手抜き介護 171 おいしくない
母が、「お弁当がおいしくない」という。初日から「まあまあ」で始まったので、早晩飽きてくるとは思ったけど、ちょっと早い。前は、「味が同じ」「工夫がない」「良い材料使ってない」という期間を経て「おいしくない」期に入ったのだけど。
目の前で同じものを食べている人に「おいしくない」を連発されるのも何だかね、と思うが、父はただ黙って食べている。内心は「だから要らんって言っただろ」ではないのかな。でも食べ物を粗末にできない性分でいつもキレイに平らげるので、栄養管理担当のつもりの母としては、その点だけ満足そうだ。

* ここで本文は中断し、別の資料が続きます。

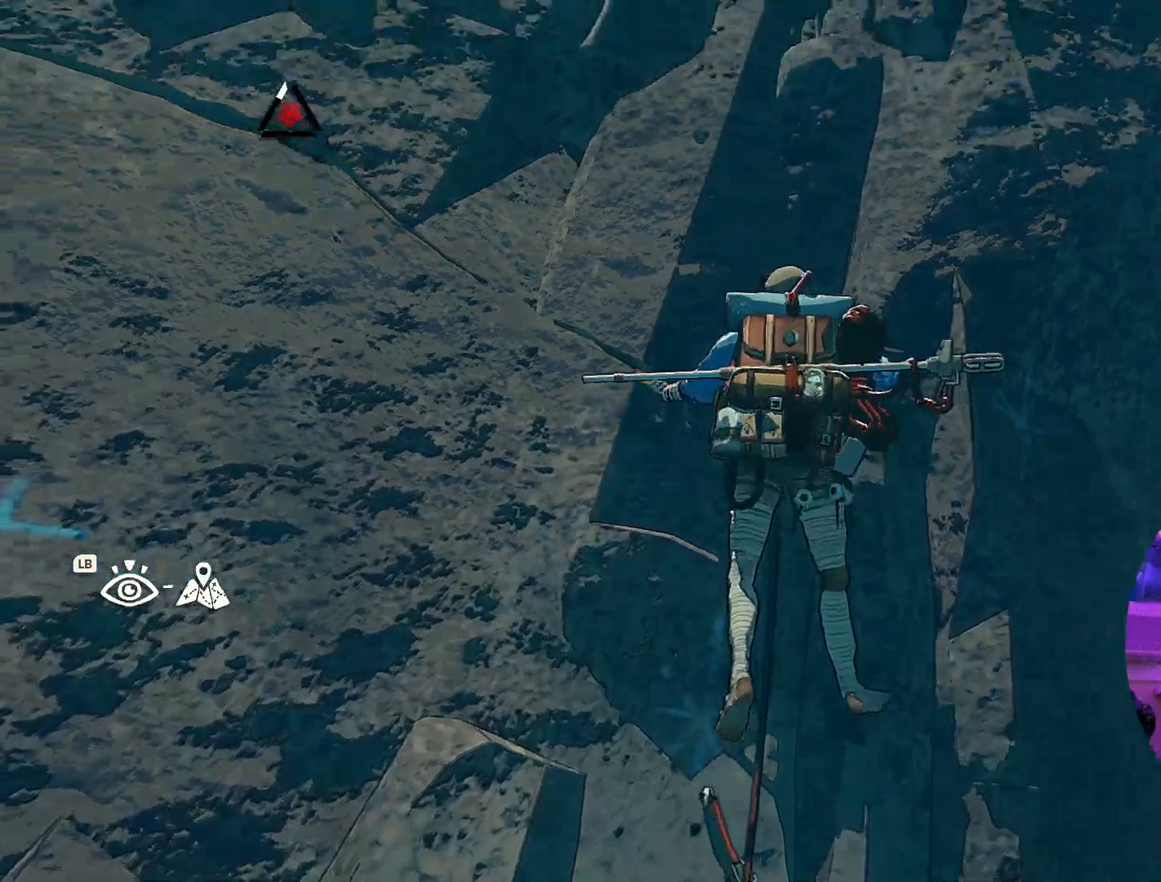
{"dt_ms": 500, "buttons": ["R1"], "left_stick": "center", "right_stick": "center", "events": [[133, "right_stick", "center"], [500, "R1", "down"]]}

今日のメインは、お魚だった。母が「これ、何の魚?」と父に問う。幼少期、浜の町で暮らしたことがある父は、魚に詳しいし、好物でもある。
母「鮭?」
父「…」
見ると白っぽいのでタラかなと思いながら献立表を確認したら、ソイの幽庵焼きと載っている。
私「ソイだって。ソイの幽庵焼きって書いてあるよ」
母「ソイなの、これ。ソイならソイらしくお醤油で煮たら良いのに」
父「全然ソイの味せんな。ホッチャレの味がする」
ホッチャレ! 食べたことあるんだ、ホッチャレ。すごいな。あんなもの、お店に売ってるわけないから、少なくとも大人になって食べる機会はなかったはず。80年くらい前の味が、まだ記憶に残ってるんだなあと、ちょっと感動する。